The House of Representatives voted unanimously on Wednesday to advance a bill repealing a provision of the recent federal funding bill that allows U.S. Senators to sue the government for up to half a million dollars over their phone records being seized.
The affected records were data about when senators made calls, to whom, and how long those calls lasted between January 4 and January 7, subpoenaed as part of the federal government’s investigation into the fake electors schemes that followed the 2020 election.
Alabama Senator Tommy Tuberville has been an especially vocal critic of what he has described as spying on the phones of U.S. Senators. On November 13, Tuberville posted that he would consider “[suing] the living hell out of every Biden official involved in this to make sure this NEVER happens to a conservative again.”
Earlier this week, Tuberville also told the Alabama Daily News that “I’m gonna sue the heck out of them.”
National Review contributing editor Andrew McCarthy, however, wrote last month that the reaction to the release of the phone records memo has frequently been “hyperbole.” The records subpoenaed, McCarthy pointed out, aren’t covered by people’s expectations of privacy under the Fourth Amendment according to well-established case law, and “pretending” that the subpoenas were unexpected or unforeseen upon their release helps spread a revisionist account of the January 6 riots.
On Thursday afternoon, despite having already said he plans to sue involved officials, Tuberville tweeted that “not a SINGLE taxpayer dollar should go towards paying for ‘damages’ or ‘legal fees’ incurred by Senators who were spied on by the Biden administration.”

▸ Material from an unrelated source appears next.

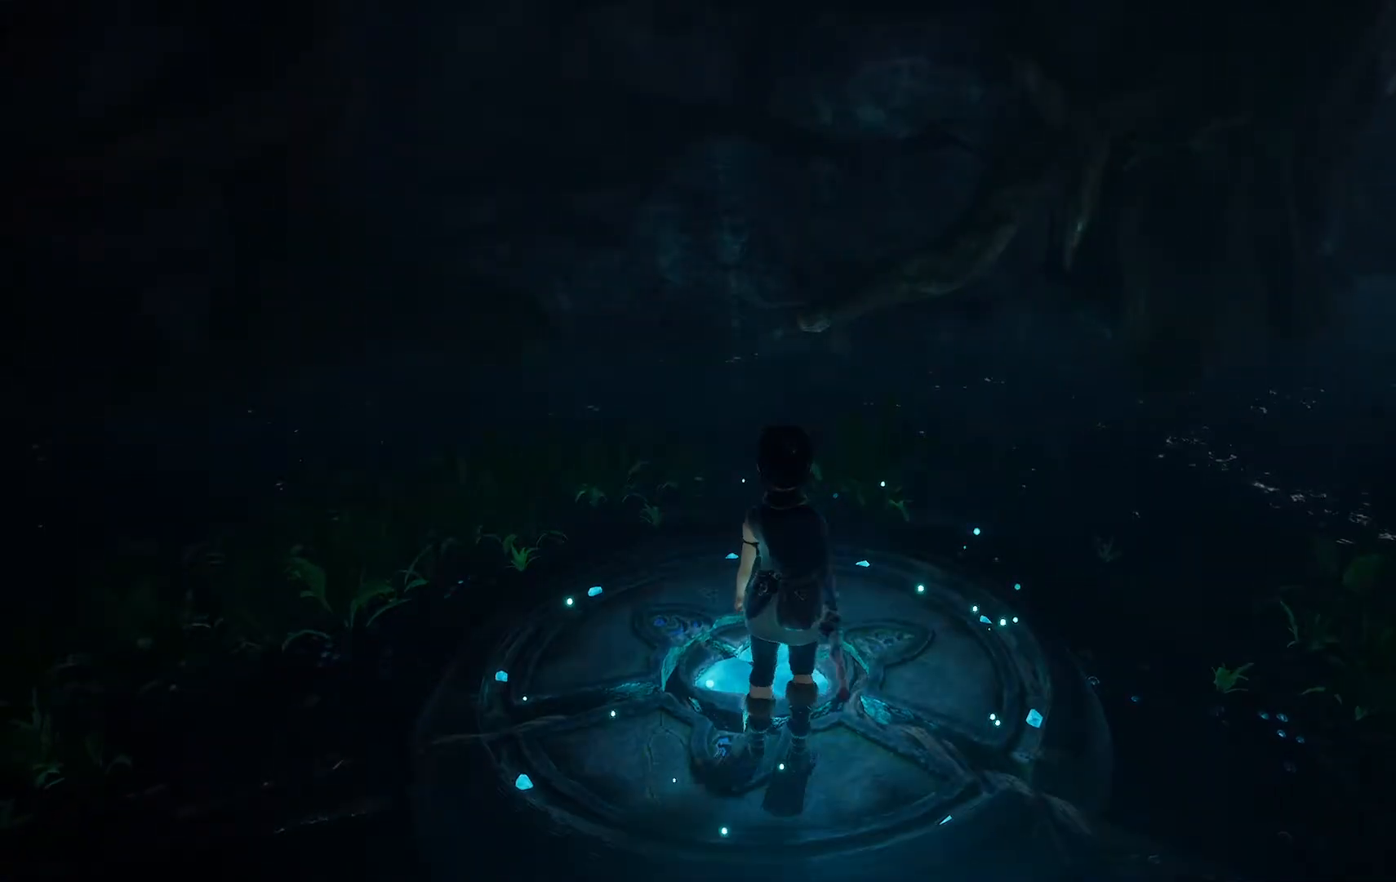
{"buttons": [], "left_stick": "center", "right_stick": "center", "events": []}
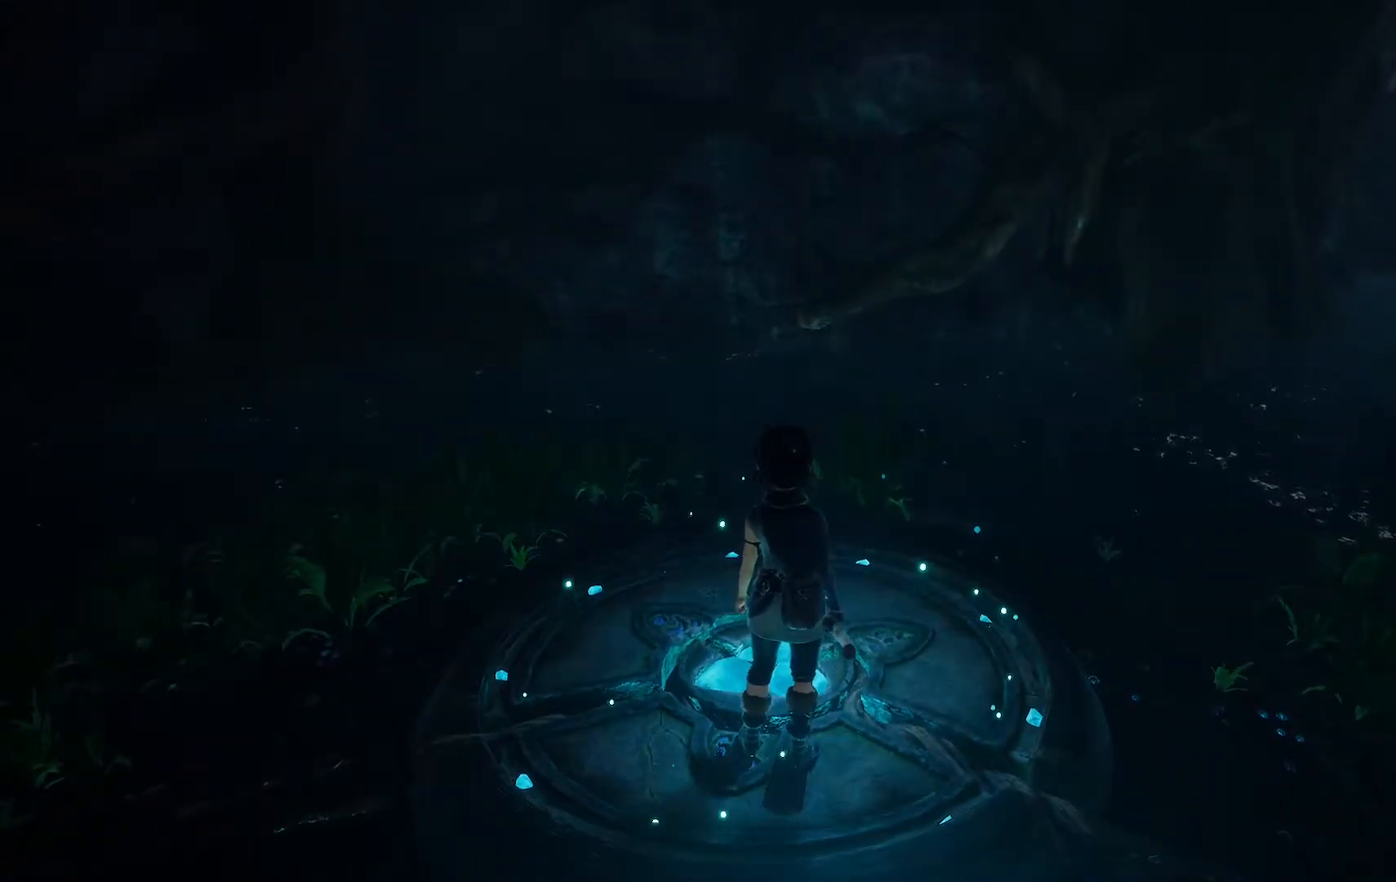
{"buttons": [], "left_stick": "center", "right_stick": "center", "events": []}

The senator added that he is “focused on getting Judge Boasberg IMPEACHED and getting Jack Smith DISBARRED and thrown in prison.” The chief judge of the U.S. District Court for the District of Columbia, James Boasberg approved the warrants for the seizure of senators’ phone records. Jack Smith was the appointed special counsel for the “Arctic Frost” investigation of attempts to overturn the results of the 2020 election.
Senator Lindsey Graham, R-South Carolina, defended the provision on the Senate floor on Thursday, arguing that backing down would set a bad precedent. By objecting, he blocked Sen. Martin Heinrich’s attempt to pass the House’s repeal by unanimous consent.
“All of us who were wronged need a remedy to that wrong,” Graham told his fellow senators. “We’re creating a chance to go to court for what happened to us in a fashion to make sure it never happens again.”
“I’m willing to work with my colleagues about the $500,000,” he stated. “I’m going to sue Biden’s DOJ and Jack Smith. I’m going to sue Verizon. It’s going to be a hell of a lot more than $500,000.”
“Let’s be clear what the law does, is that a group of folks can get over a half a million dollars for records that were obtained as part of a legitimate criminal investigation,” Sen. Gary Peters, D-Michigan, riposted. “It’s unconscionable that at a time when families across the country are feeling the squeeze and struggling to make ends meet that such a self-serving, retroactive provision was included in legislation to fund the government.”
Peters also stressed that the “records were obtained through a legal process in a criminal investigation related to January 6th regarding those senators’ potential involvement.”
“I’ve heard this described as potential political targeting but this whole situation arose from President Trump’s own efforts to overturn a free and fair presidential election,” he said. “During the Department of Justice’s investigation into this crime, the special counsel petitioned the court for a subpoena for those records, and the court approved it.”
Senator Katie Britt’s office did not respond to a request for comment before time of publication.